▶ **Problem to solve**
Go through the records and set each one down exactly, skipping any picture.

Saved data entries
---+---
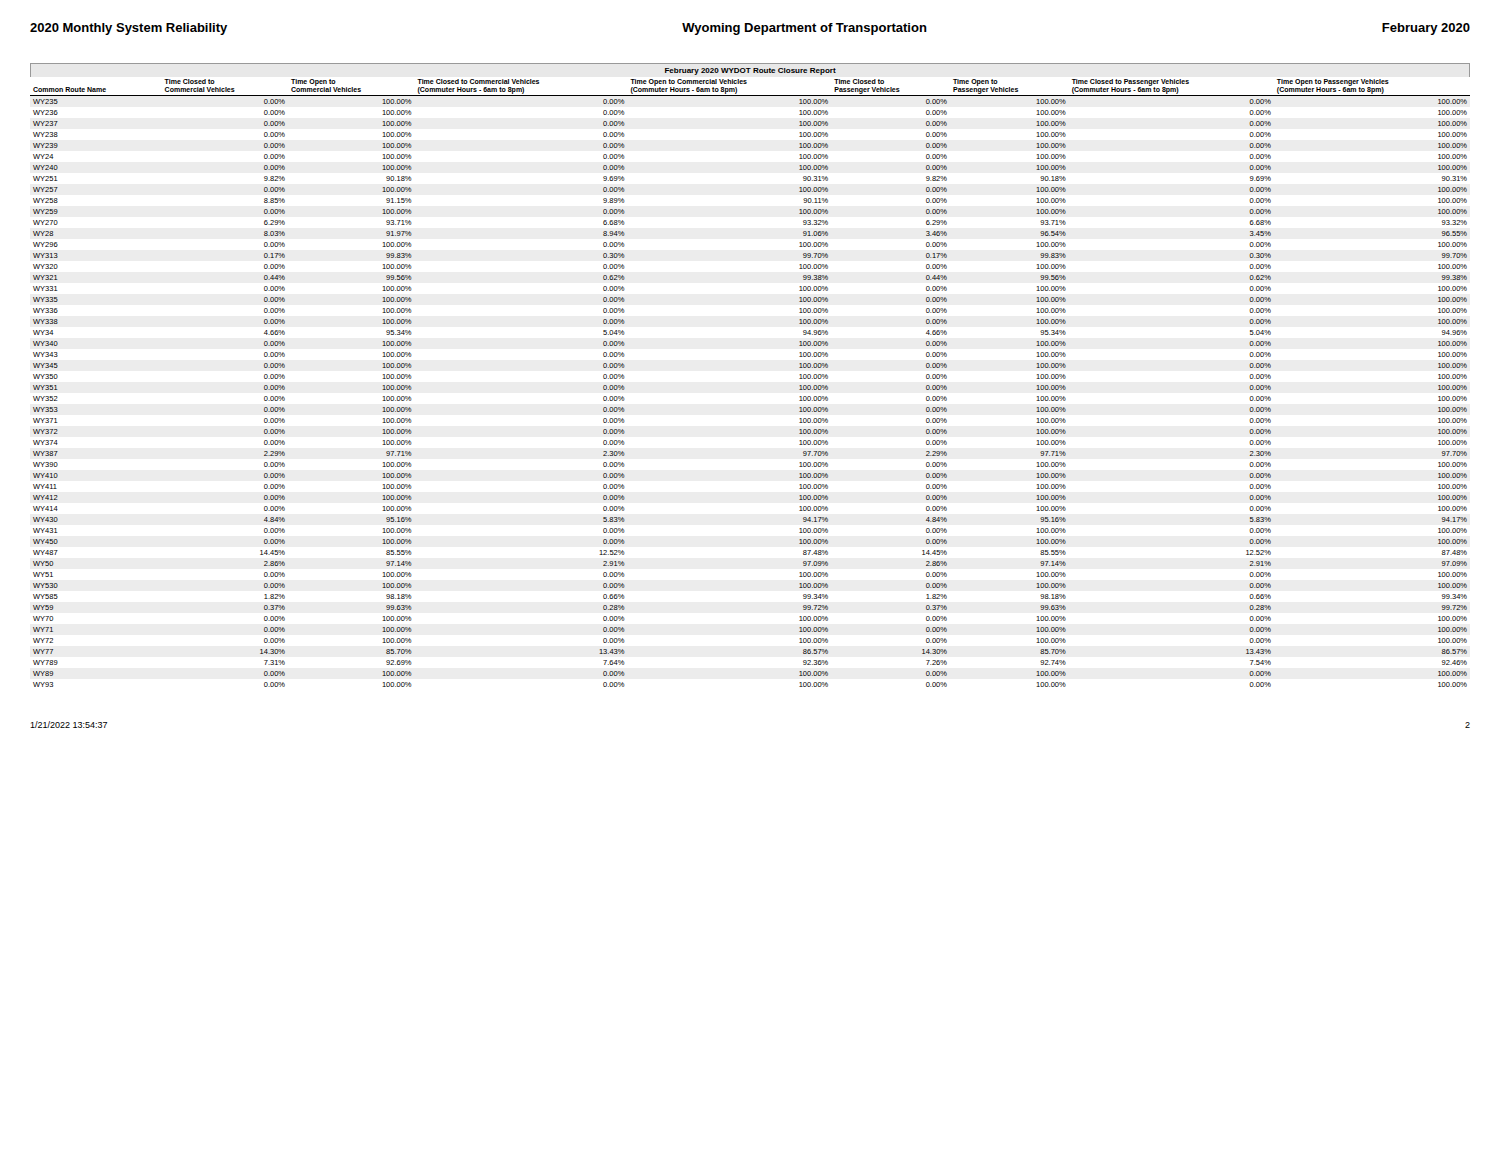2020 Monthly System Reliability
Wyoming Department of Transportation
February 2020
February 2020 WYDOT Route Closure Report
| Common Route Name | Time Closed to Commercial Vehicles | Time Open to Commercial Vehicles | Time Closed to Commercial Vehicles (Commuter Hours - 6am to 8pm) | Time Open to Commercial Vehicles (Commuter Hours - 6am to 8pm) | Time Closed to Passenger Vehicles | Time Open to Passenger Vehicles | Time Closed to Passenger Vehicles (Commuter Hours - 6am to 8pm) | Time Open to Passenger Vehicles (Commuter Hours - 6am to 8pm) |
| --- | --- | --- | --- | --- | --- | --- | --- | --- |
| WY235 | 0.00% | 100.00% | 0.00% | 100.00% | 0.00% | 100.00% | 0.00% | 100.00% |
| WY236 | 0.00% | 100.00% | 0.00% | 100.00% | 0.00% | 100.00% | 0.00% | 100.00% |
| WY237 | 0.00% | 100.00% | 0.00% | 100.00% | 0.00% | 100.00% | 0.00% | 100.00% |
| WY238 | 0.00% | 100.00% | 0.00% | 100.00% | 0.00% | 100.00% | 0.00% | 100.00% |
| WY239 | 0.00% | 100.00% | 0.00% | 100.00% | 0.00% | 100.00% | 0.00% | 100.00% |
| WY24 | 0.00% | 100.00% | 0.00% | 100.00% | 0.00% | 100.00% | 0.00% | 100.00% |
| WY240 | 0.00% | 100.00% | 0.00% | 100.00% | 0.00% | 100.00% | 0.00% | 100.00% |
| WY251 | 9.82% | 90.18% | 9.69% | 90.31% | 9.82% | 90.18% | 9.69% | 90.31% |
| WY257 | 0.00% | 100.00% | 0.00% | 100.00% | 0.00% | 100.00% | 0.00% | 100.00% |
| WY258 | 8.85% | 91.15% | 9.89% | 90.11% | 0.00% | 100.00% | 0.00% | 100.00% |
| WY259 | 0.00% | 100.00% | 0.00% | 100.00% | 0.00% | 100.00% | 0.00% | 100.00% |
| WY270 | 6.29% | 93.71% | 6.68% | 93.32% | 6.29% | 93.71% | 6.68% | 93.32% |
| WY28 | 8.03% | 91.97% | 8.94% | 91.06% | 3.46% | 96.54% | 3.45% | 96.55% |
| WY296 | 0.00% | 100.00% | 0.00% | 100.00% | 0.00% | 100.00% | 0.00% | 100.00% |
| WY313 | 0.17% | 99.83% | 0.30% | 99.70% | 0.17% | 99.83% | 0.30% | 99.70% |
| WY320 | 0.00% | 100.00% | 0.00% | 100.00% | 0.00% | 100.00% | 0.00% | 100.00% |
| WY321 | 0.44% | 99.56% | 0.62% | 99.38% | 0.44% | 99.56% | 0.62% | 99.38% |
| WY331 | 0.00% | 100.00% | 0.00% | 100.00% | 0.00% | 100.00% | 0.00% | 100.00% |
| WY335 | 0.00% | 100.00% | 0.00% | 100.00% | 0.00% | 100.00% | 0.00% | 100.00% |
| WY336 | 0.00% | 100.00% | 0.00% | 100.00% | 0.00% | 100.00% | 0.00% | 100.00% |
| WY338 | 0.00% | 100.00% | 0.00% | 100.00% | 0.00% | 100.00% | 0.00% | 100.00% |
| WY34 | 4.66% | 95.34% | 5.04% | 94.96% | 4.66% | 95.34% | 5.04% | 94.96% |
| WY340 | 0.00% | 100.00% | 0.00% | 100.00% | 0.00% | 100.00% | 0.00% | 100.00% |
| WY343 | 0.00% | 100.00% | 0.00% | 100.00% | 0.00% | 100.00% | 0.00% | 100.00% |
| WY345 | 0.00% | 100.00% | 0.00% | 100.00% | 0.00% | 100.00% | 0.00% | 100.00% |
| WY350 | 0.00% | 100.00% | 0.00% | 100.00% | 0.00% | 100.00% | 0.00% | 100.00% |
| WY351 | 0.00% | 100.00% | 0.00% | 100.00% | 0.00% | 100.00% | 0.00% | 100.00% |
| WY352 | 0.00% | 100.00% | 0.00% | 100.00% | 0.00% | 100.00% | 0.00% | 100.00% |
| WY353 | 0.00% | 100.00% | 0.00% | 100.00% | 0.00% | 100.00% | 0.00% | 100.00% |
| WY371 | 0.00% | 100.00% | 0.00% | 100.00% | 0.00% | 100.00% | 0.00% | 100.00% |
| WY372 | 0.00% | 100.00% | 0.00% | 100.00% | 0.00% | 100.00% | 0.00% | 100.00% |
| WY374 | 0.00% | 100.00% | 0.00% | 100.00% | 0.00% | 100.00% | 0.00% | 100.00% |
| WY387 | 2.29% | 97.71% | 2.30% | 97.70% | 2.29% | 97.71% | 2.30% | 97.70% |
| WY390 | 0.00% | 100.00% | 0.00% | 100.00% | 0.00% | 100.00% | 0.00% | 100.00% |
| WY410 | 0.00% | 100.00% | 0.00% | 100.00% | 0.00% | 100.00% | 0.00% | 100.00% |
| WY411 | 0.00% | 100.00% | 0.00% | 100.00% | 0.00% | 100.00% | 0.00% | 100.00% |
| WY412 | 0.00% | 100.00% | 0.00% | 100.00% | 0.00% | 100.00% | 0.00% | 100.00% |
| WY414 | 0.00% | 100.00% | 0.00% | 100.00% | 0.00% | 100.00% | 0.00% | 100.00% |
| WY430 | 4.84% | 95.16% | 5.83% | 94.17% | 4.84% | 95.16% | 5.83% | 94.17% |
| WY431 | 0.00% | 100.00% | 0.00% | 100.00% | 0.00% | 100.00% | 0.00% | 100.00% |
| WY450 | 0.00% | 100.00% | 0.00% | 100.00% | 0.00% | 100.00% | 0.00% | 100.00% |
| WY487 | 14.45% | 85.55% | 12.52% | 87.48% | 14.45% | 85.55% | 12.52% | 87.48% |
| WY50 | 2.86% | 97.14% | 2.91% | 97.09% | 2.86% | 97.14% | 2.91% | 97.09% |
| WY51 | 0.00% | 100.00% | 0.00% | 100.00% | 0.00% | 100.00% | 0.00% | 100.00% |
| WY530 | 0.00% | 100.00% | 0.00% | 100.00% | 0.00% | 100.00% | 0.00% | 100.00% |
| WY585 | 1.82% | 98.18% | 0.66% | 99.34% | 1.82% | 98.18% | 0.66% | 99.34% |
| WY59 | 0.37% | 99.63% | 0.28% | 99.72% | 0.37% | 99.63% | 0.28% | 99.72% |
| WY70 | 0.00% | 100.00% | 0.00% | 100.00% | 0.00% | 100.00% | 0.00% | 100.00% |
| WY71 | 0.00% | 100.00% | 0.00% | 100.00% | 0.00% | 100.00% | 0.00% | 100.00% |
| WY72 | 0.00% | 100.00% | 0.00% | 100.00% | 0.00% | 100.00% | 0.00% | 100.00% |
| WY77 | 14.30% | 85.70% | 13.43% | 86.57% | 14.30% | 85.70% | 13.43% | 86.57% |
| WY789 | 7.31% | 92.69% | 7.64% | 92.36% | 7.26% | 92.74% | 7.54% | 92.46% |
| WY89 | 0.00% | 100.00% | 0.00% | 100.00% | 0.00% | 100.00% | 0.00% | 100.00% |
| WY93 | 0.00% | 100.00% | 0.00% | 100.00% | 0.00% | 100.00% | 0.00% | 100.00% |
1/21/2022 13:54:37
2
---+---
▶ **Exercise answer**
2020 Monthly System Reliability
Wyoming Department of Transportation
February 2020
February 2020 WYDOT Route Closure Report
| Common Route Name | Time Closed to Commercial Vehicles | Time Open to Commercial Vehicles | Time Closed to Commercial Vehicles (Commuter Hours - 6am to 8pm) | Time Open to Commercial Vehicles (Commuter Hours - 6am to 8pm) | Time Closed to Passenger Vehicles | Time Open to Passenger Vehicles | Time Closed to Passenger Vehicles (Commuter Hours - 6am to 8pm) | Time Open to Passenger Vehicles (Commuter Hours - 6am to 8pm) |
| --- | --- | --- | --- | --- | --- | --- | --- | --- |
| WY235 | 0.00% | 100.00% | 0.00% | 100.00% | 0.00% | 100.00% | 0.00% | 100.00% |
| WY236 | 0.00% | 100.00% | 0.00% | 100.00% | 0.00% | 100.00% | 0.00% | 100.00% |
| WY237 | 0.00% | 100.00% | 0.00% | 100.00% | 0.00% | 100.00% | 0.00% | 100.00% |
| WY238 | 0.00% | 100.00% | 0.00% | 100.00% | 0.00% | 100.00% | 0.00% | 100.00% |
| WY239 | 0.00% | 100.00% | 0.00% | 100.00% | 0.00% | 100.00% | 0.00% | 100.00% |
| WY24 | 0.00% | 100.00% | 0.00% | 100.00% | 0.00% | 100.00% | 0.00% | 100.00% |
| WY240 | 0.00% | 100.00% | 0.00% | 100.00% | 0.00% | 100.00% | 0.00% | 100.00% |
| WY251 | 9.82% | 90.18% | 9.69% | 90.31% | 9.82% | 90.18% | 9.69% | 90.31% |
| WY257 | 0.00% | 100.00% | 0.00% | 100.00% | 0.00% | 100.00% | 0.00% | 100.00% |
| WY258 | 8.85% | 91.15% | 9.89% | 90.11% | 0.00% | 100.00% | 0.00% | 100.00% |
| WY259 | 0.00% | 100.00% | 0.00% | 100.00% | 0.00% | 100.00% | 0.00% | 100.00% |
| WY270 | 6.29% | 93.71% | 6.68% | 93.32% | 6.29% | 93.71% | 6.68% | 93.32% |
| WY28 | 8.03% | 91.97% | 8.94% | 91.06% | 3.46% | 96.54% | 3.45% | 96.55% |
| WY296 | 0.00% | 100.00% | 0.00% | 100.00% | 0.00% | 100.00% | 0.00% | 100.00% |
| WY313 | 0.17% | 99.83% | 0.30% | 99.70% | 0.17% | 99.83% | 0.30% | 99.70% |
| WY320 | 0.00% | 100.00% | 0.00% | 100.00% | 0.00% | 100.00% | 0.00% | 100.00% |
| WY321 | 0.44% | 99.56% | 0.62% | 99.38% | 0.44% | 99.56% | 0.62% | 99.38% |
| WY331 | 0.00% | 100.00% | 0.00% | 100.00% | 0.00% | 100.00% | 0.00% | 100.00% |
| WY335 | 0.00% | 100.00% | 0.00% | 100.00% | 0.00% | 100.00% | 0.00% | 100.00% |
| WY336 | 0.00% | 100.00% | 0.00% | 100.00% | 0.00% | 100.00% | 0.00% | 100.00% |
| WY338 | 0.00% | 100.00% | 0.00% | 100.00% | 0.00% | 100.00% | 0.00% | 100.00% |
| WY34 | 4.66% | 95.34% | 5.04% | 94.96% | 4.66% | 95.34% | 5.04% | 94.96% |
| WY340 | 0.00% | 100.00% | 0.00% | 100.00% | 0.00% | 100.00% | 0.00% | 100.00% |
| WY343 | 0.00% | 100.00% | 0.00% | 100.00% | 0.00% | 100.00% | 0.00% | 100.00% |
| WY345 | 0.00% | 100.00% | 0.00% | 100.00% | 0.00% | 100.00% | 0.00% | 100.00% |
| WY350 | 0.00% | 100.00% | 0.00% | 100.00% | 0.00% | 100.00% | 0.00% | 100.00% |
| WY351 | 0.00% | 100.00% | 0.00% | 100.00% | 0.00% | 100.00% | 0.00% | 100.00% |
| WY352 | 0.00% | 100.00% | 0.00% | 100.00% | 0.00% | 100.00% | 0.00% | 100.00% |
| WY353 | 0.00% | 100.00% | 0.00% | 100.00% | 0.00% | 100.00% | 0.00% | 100.00% |
| WY371 | 0.00% | 100.00% | 0.00% | 100.00% | 0.00% | 100.00% | 0.00% | 100.00% |
| WY372 | 0.00% | 100.00% | 0.00% | 100.00% | 0.00% | 100.00% | 0.00% | 100.00% |
| WY374 | 0.00% | 100.00% | 0.00% | 100.00% | 0.00% | 100.00% | 0.00% | 100.00% |
| WY387 | 2.29% | 97.71% | 2.30% | 97.70% | 2.29% | 97.71% | 2.30% | 97.70% |
| WY390 | 0.00% | 100.00% | 0.00% | 100.00% | 0.00% | 100.00% | 0.00% | 100.00% |
| WY410 | 0.00% | 100.00% | 0.00% | 100.00% | 0.00% | 100.00% | 0.00% | 100.00% |
| WY411 | 0.00% | 100.00% | 0.00% | 100.00% | 0.00% | 100.00% | 0.00% | 100.00% |
| WY412 | 0.00% | 100.00% | 0.00% | 100.00% | 0.00% | 100.00% | 0.00% | 100.00% |
| WY414 | 0.00% | 100.00% | 0.00% | 100.00% | 0.00% | 100.00% | 0.00% | 100.00% |
| WY430 | 4.84% | 95.16% | 5.83% | 94.17% | 4.84% | 95.16% | 5.83% | 94.17% |
| WY431 | 0.00% | 100.00% | 0.00% | 100.00% | 0.00% | 100.00% | 0.00% | 100.00% |
| WY450 | 0.00% | 100.00% | 0.00% | 100.00% | 0.00% | 100.00% | 0.00% | 100.00% |
| WY487 | 14.45% | 85.55% | 12.52% | 87.48% | 14.45% | 85.55% | 12.52% | 87.48% |
| WY50 | 2.86% | 97.14% | 2.91% | 97.09% | 2.86% | 97.14% | 2.91% | 97.09% |
| WY51 | 0.00% | 100.00% | 0.00% | 100.00% | 0.00% | 100.00% | 0.00% | 100.00% |
| WY530 | 0.00% | 100.00% | 0.00% | 100.00% | 0.00% | 100.00% | 0.00% | 100.00% |
| WY585 | 1.82% | 98.18% | 0.66% | 99.34% | 1.82% | 98.18% | 0.66% | 99.34% |
| WY59 | 0.37% | 99.63% | 0.28% | 99.72% | 0.37% | 99.63% | 0.28% | 99.72% |
| WY70 | 0.00% | 100.00% | 0.00% | 100.00% | 0.00% | 100.00% | 0.00% | 100.00% |
| WY71 | 0.00% | 100.00% | 0.00% | 100.00% | 0.00% | 100.00% | 0.00% | 100.00% |
| WY72 | 0.00% | 100.00% | 0.00% | 100.00% | 0.00% | 100.00% | 0.00% | 100.00% |
| WY77 | 14.30% | 85.70% | 13.43% | 86.57% | 14.30% | 85.70% | 13.43% | 86.57% |
| WY789 | 7.31% | 92.69% | 7.64% | 92.36% | 7.26% | 92.74% | 7.54% | 92.46% |
| WY89 | 0.00% | 100.00% | 0.00% | 100.00% | 0.00% | 100.00% | 0.00% | 100.00% |
| WY93 | 0.00% | 100.00% | 0.00% | 100.00% | 0.00% | 100.00% | 0.00% | 100.00% |
1/21/2022 13:54:37
2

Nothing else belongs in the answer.